** Written tasks **
**A.** In the text on supermarket buyer power, what has Sri Lanka witnessed over the past decade or so?
**B.** According to the text on supermarket buyer power, why must Sri Lankan regulators guard against buyer power abuses? Answer in one to three sentences.
**C.** Pick up the text on supermarket buyer power after its final sentence and keep writing it.

** Text block **
The trend is such that, in many of these instances, a large share of these grocery markets are increasingly being concentrated amongst a handful supermarket chains, which in effect has led to an imbalance of power in the groceries supply chains, in favour of supermarkets.
The experience from developed countries in particular suggests that as supermarkets have been able to consolidate their dominant market position, they are seen restoring to abusing their buyer power at the detriment of suppliers. Whilst the abuse of buyer power may not immediately affect consumers, such abuses overtime are bound to adversely impact consumers.
Over the past decade or so, Sri Lanka too, has witnessed a proliferation of supermarkets chains. With the emergence of supermarket ‘home brands’ in Sri Lanka over the last couple of years and the local industry well positioned to expand in to the future, regulators must guard against the possibility of buyer power abuses in the interest of both suppliers and consumers. Against the preceding backdrop, this article discusses how the abuse of buyer power takes place, their impact on consumers and what regulators could do to curb such practices, drawing on international best practices.

** Data shown **
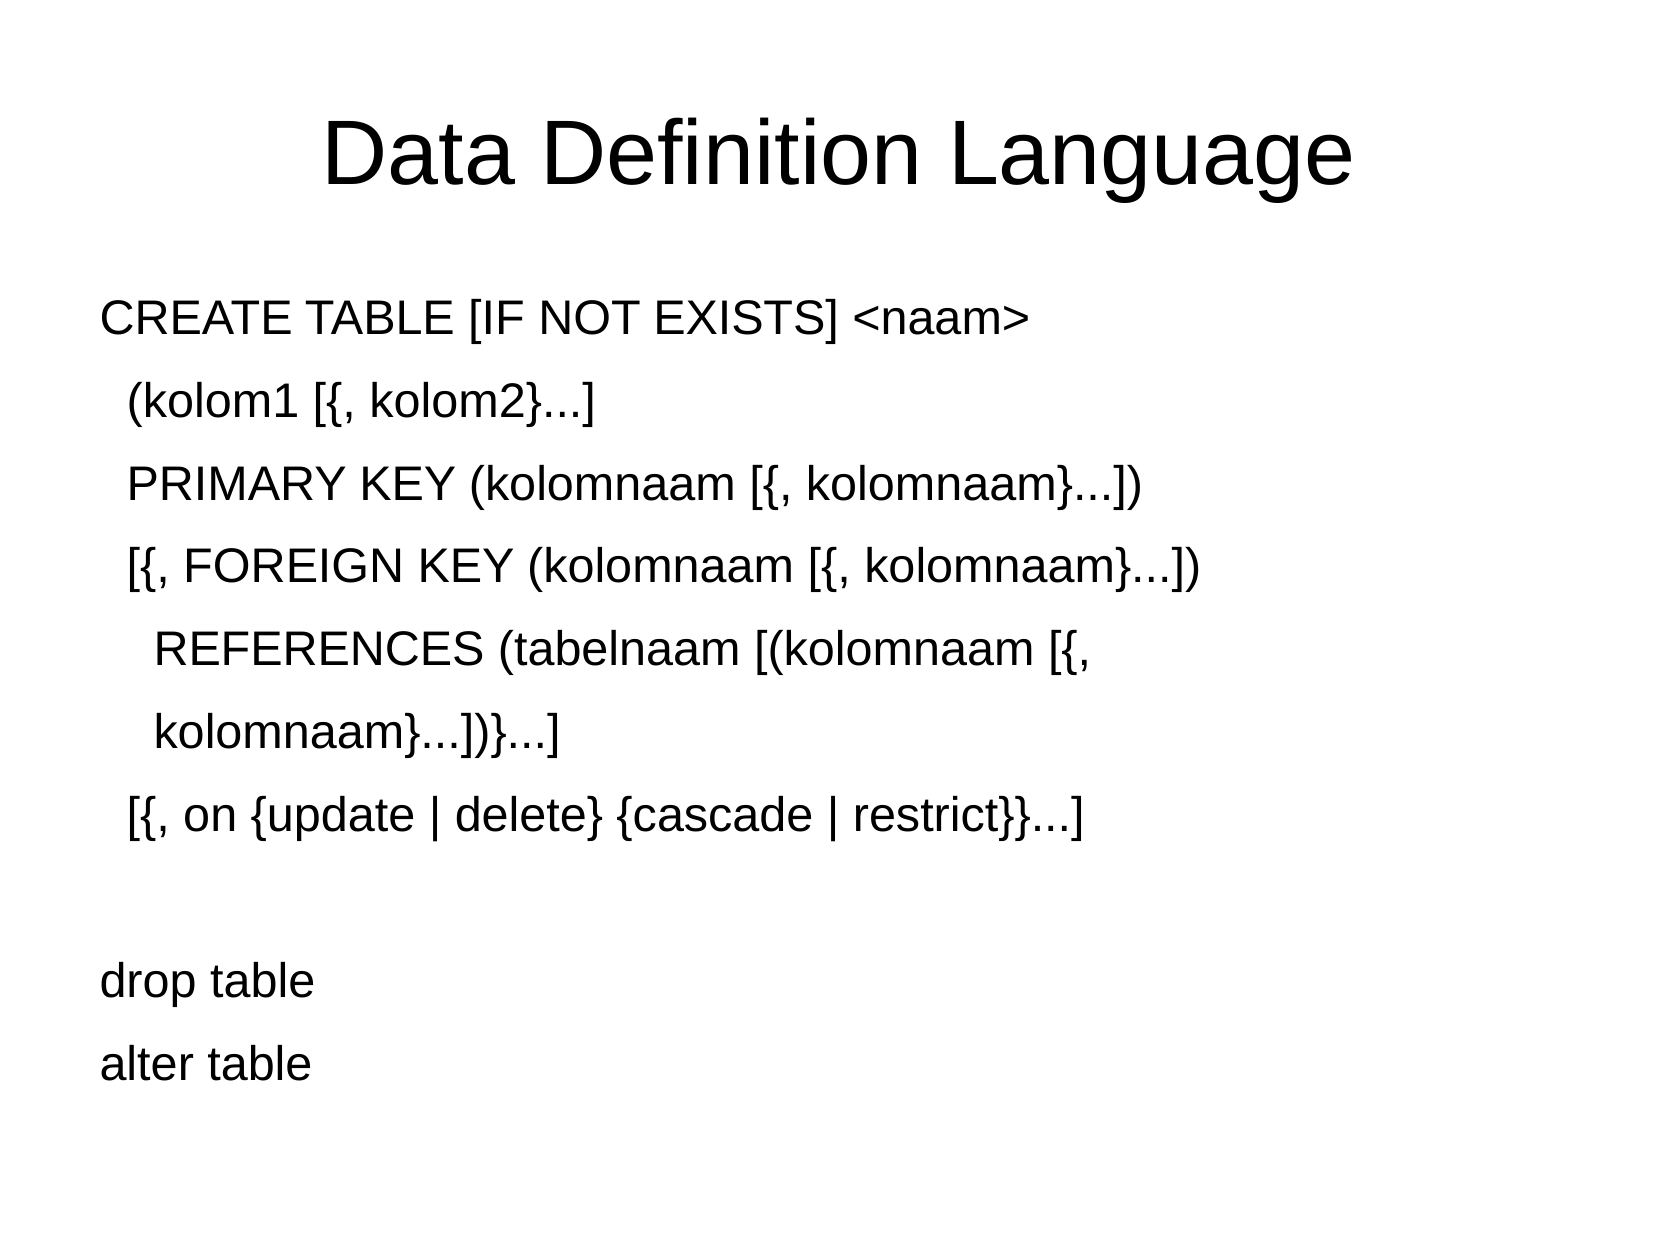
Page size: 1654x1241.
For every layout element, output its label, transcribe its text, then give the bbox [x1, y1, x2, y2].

list CREATE TABLE [IF NOT EXISTS] <naam> (kolom1 [{, kolom2}...] PRIMARY KEY (kolomnaam [{, kolomnaam}...]) [{, FOREIGN KEY (kolomnaam [{, kolomnaam}...]) REFERENCES (tabelnaam [(kolomnaam [{, kolomnaam}...])}...] [{, on {update | delete} {cascade | restrict}}...] drop table alter table [82, 290, 1571, 1094]
title Data Definition Language [82, 56, 1571, 249]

** Results by task **
**A.** A proliferation of supermarket chains.

**B.** Supermarket "home brands" have emerged in Sri Lanka over the last couple of years, and the local industry is well positioned to expand. Regulators must therefore guard against buyer power abuses in the interest of both suppliers and consumers.

**C.**
Supermarket buyer power
Supermarkets’ buyer power arises from their retailer power: bigger buying volumes command better buying prices, as such both buyer power and retail power are mutually reinforcing. As the retail power of supermarkets expands as a consequence of growing market share, so will their ability to bargain for better deals from their suppliers.
Likewise, as buying prices fall, retail prices also fall giving them more market share. Thus buyer power and retail power are both mutually reinforcing. From a consumer welfare perspective, reduction in retail prices is seen as positive. However these benefits may only accrue in the short run. The abuse of buyer power at the detriment of suppliers would in the long term adversely impact consumers as ultimately both consumers and suppliers are connected.
Abuse of buyer power and supplier
Abuse of buyer power is financial in nature and/or creates uncertainty for suppliers. Listing fees to be on a list of suppliers, delisting/threat of delisting upon refusal to reduce prices or failure to make other payments, slotting fee to gain access to shelf space, demanding extra or unforeseen discounts or payments from suppliers and retrospective discounts on agreed price, changes to quantity and/or specification without compensation are some of the common forms of abuse by supermarkets.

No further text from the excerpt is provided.